**** SUPPLIED RECORDS ****

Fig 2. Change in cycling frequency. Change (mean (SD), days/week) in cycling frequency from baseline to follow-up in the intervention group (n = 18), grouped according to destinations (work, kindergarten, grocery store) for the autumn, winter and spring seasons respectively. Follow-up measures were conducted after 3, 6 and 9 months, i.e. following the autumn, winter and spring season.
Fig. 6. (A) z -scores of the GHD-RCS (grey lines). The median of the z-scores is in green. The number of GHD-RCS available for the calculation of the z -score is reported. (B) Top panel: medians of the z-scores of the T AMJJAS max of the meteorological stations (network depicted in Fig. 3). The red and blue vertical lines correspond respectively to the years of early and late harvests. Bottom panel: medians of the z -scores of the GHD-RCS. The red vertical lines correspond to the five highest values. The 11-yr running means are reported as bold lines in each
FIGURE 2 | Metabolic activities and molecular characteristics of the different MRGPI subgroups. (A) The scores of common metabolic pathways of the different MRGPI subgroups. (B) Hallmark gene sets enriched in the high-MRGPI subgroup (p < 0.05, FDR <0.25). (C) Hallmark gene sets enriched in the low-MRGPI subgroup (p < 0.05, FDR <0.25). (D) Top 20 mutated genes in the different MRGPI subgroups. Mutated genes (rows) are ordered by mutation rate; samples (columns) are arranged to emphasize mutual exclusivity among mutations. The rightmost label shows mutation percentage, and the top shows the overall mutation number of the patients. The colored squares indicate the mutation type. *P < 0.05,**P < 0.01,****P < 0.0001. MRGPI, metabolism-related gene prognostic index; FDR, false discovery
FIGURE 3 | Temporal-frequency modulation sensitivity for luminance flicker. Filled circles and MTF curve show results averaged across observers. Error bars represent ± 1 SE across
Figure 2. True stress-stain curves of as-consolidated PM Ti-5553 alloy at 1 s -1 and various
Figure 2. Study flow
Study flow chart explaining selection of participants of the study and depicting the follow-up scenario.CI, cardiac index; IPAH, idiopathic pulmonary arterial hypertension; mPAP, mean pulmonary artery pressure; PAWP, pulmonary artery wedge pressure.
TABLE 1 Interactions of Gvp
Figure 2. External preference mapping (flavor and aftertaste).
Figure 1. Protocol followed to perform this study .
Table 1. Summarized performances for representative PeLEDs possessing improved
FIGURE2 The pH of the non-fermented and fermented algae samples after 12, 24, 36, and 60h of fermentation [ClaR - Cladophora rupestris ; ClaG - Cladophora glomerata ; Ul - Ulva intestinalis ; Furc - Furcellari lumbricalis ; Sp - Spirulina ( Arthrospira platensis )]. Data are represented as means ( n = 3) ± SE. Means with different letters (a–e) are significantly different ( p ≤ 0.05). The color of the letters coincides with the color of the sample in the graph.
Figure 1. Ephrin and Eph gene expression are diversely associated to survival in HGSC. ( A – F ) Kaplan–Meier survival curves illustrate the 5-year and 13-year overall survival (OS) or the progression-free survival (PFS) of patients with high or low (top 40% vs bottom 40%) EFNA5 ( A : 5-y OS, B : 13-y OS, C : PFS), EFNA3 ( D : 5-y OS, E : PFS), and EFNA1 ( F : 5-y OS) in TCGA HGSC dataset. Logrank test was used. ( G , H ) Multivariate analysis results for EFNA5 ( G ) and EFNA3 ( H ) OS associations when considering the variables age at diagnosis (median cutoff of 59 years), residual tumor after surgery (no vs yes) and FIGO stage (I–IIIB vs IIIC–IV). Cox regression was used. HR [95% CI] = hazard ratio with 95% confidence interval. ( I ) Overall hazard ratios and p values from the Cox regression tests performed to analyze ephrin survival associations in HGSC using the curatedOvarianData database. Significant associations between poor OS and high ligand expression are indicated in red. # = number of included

****

* **WHAT THIS TASK INVOLVES**
All of the lines above are to be restated word for word.

* **PROBLEM SOLUTION**
Fig 2. Change in cycling frequency. Change (mean (SD), days/week) in cycling frequency from baseline to follow-up in the intervention group (n = 18), grouped according to destinations (work, kindergarten, grocery store) for the autumn, winter and spring seasons respectively. Follow-up measures were conducted after 3, 6 and 9 months, i.e. following the autumn, winter and spring season.
Fig. 6. (A) z -scores of the GHD-RCS (grey lines). The median of the z-scores is in green. The number of GHD-RCS available for the calculation of the z -score is reported. (B) Top panel: medians of the z-scores of the T AMJJAS max of the meteorological stations (network depicted in Fig. 3). The red and blue vertical lines correspond respectively to the years of early and late harvests. Bottom panel: medians of the z -scores of the GHD-RCS. The red vertical lines correspond to the five highest values. The 11-yr running means are reported as bold lines in each
FIGURE 2 | Metabolic activities and molecular characteristics of the different MRGPI subgroups. (A) The scores of common metabolic pathways of the different MRGPI subgroups. (B) Hallmark gene sets enriched in the high-MRGPI subgroup (p < 0.05, FDR <0.25). (C) Hallmark gene sets enriched in the low-MRGPI subgroup (p < 0.05, FDR <0.25). (D) Top 20 mutated genes in the different MRGPI subgroups. Mutated genes (rows) are ordered by mutation rate; samples (columns) are arranged to emphasize mutual exclusivity among mutations. The rightmost label shows mutation percentage, and the top shows the overall mutation number of the patients. The colored squares indicate the mutation type. *P < 0.05,**P < 0.01,****P < 0.0001. MRGPI, metabolism-related gene prognostic index; FDR, false discovery
FIGURE 3 | Temporal-frequency modulation sensitivity for luminance flicker. Filled circles and MTF curve show results averaged across observers. Error bars represent ± 1 SE across
Figure 2. True stress-stain curves of as-consolidated PM Ti-5553 alloy at 1 s -1 and various
Figure 2. Study flow
Study flow chart explaining selection of participants of the study and depicting the follow-up scenario.CI, cardiac index; IPAH, idiopathic pulmonary arterial hypertension; mPAP, mean pulmonary artery pressure; PAWP, pulmonary artery wedge pressure.
TABLE 1 Interactions of Gvp
Figure 2. External preference mapping (flavor and aftertaste).
Figure 1. Protocol followed to perform this study .
Table 1. Summarized performances for representative PeLEDs possessing improved
FIGURE2 The pH of the non-fermented and fermented algae samples after 12, 24, 36, and 60h of fermentation [ClaR - Cladophora rupestris ; ClaG - Cladophora glomerata ; Ul - Ulva intestinalis ; Furc - Furcellari lumbricalis ; Sp - Spirulina ( Arthrospira platensis )]. Data are represented as means ( n = 3) ± SE. Means with different letters (a–e) are significantly different ( p ≤ 0.05). The color of the letters coincides with the color of the sample in the graph.
Figure 1. Ephrin and Eph gene expression are diversely associated to survival in HGSC. ( A – F ) Kaplan–Meier survival curves illustrate the 5-year and 13-year overall survival (OS) or the progression-free survival (PFS) of patients with high or low (top 40% vs bottom 40%) EFNA5 ( A : 5-y OS, B : 13-y OS, C : PFS), EFNA3 ( D : 5-y OS, E : PFS), and EFNA1 ( F : 5-y OS) in TCGA HGSC dataset. Logrank test was used. ( G , H ) Multivariate analysis results for EFNA5 ( G ) and EFNA3 ( H ) OS associations when considering the variables age at diagnosis (median cutoff of 59 years), residual tumor after surgery (no vs yes) and FIGO stage (I–IIIB vs IIIC–IV). Cox regression was used. HR [95% CI] = hazard ratio with 95% confidence interval. ( I ) Overall hazard ratios and p values from the Cox regression tests performed to analyze ephrin survival associations in HGSC using the curatedOvarianData database. Significant associations between poor OS and high ligand expression are indicated in red. # = number of included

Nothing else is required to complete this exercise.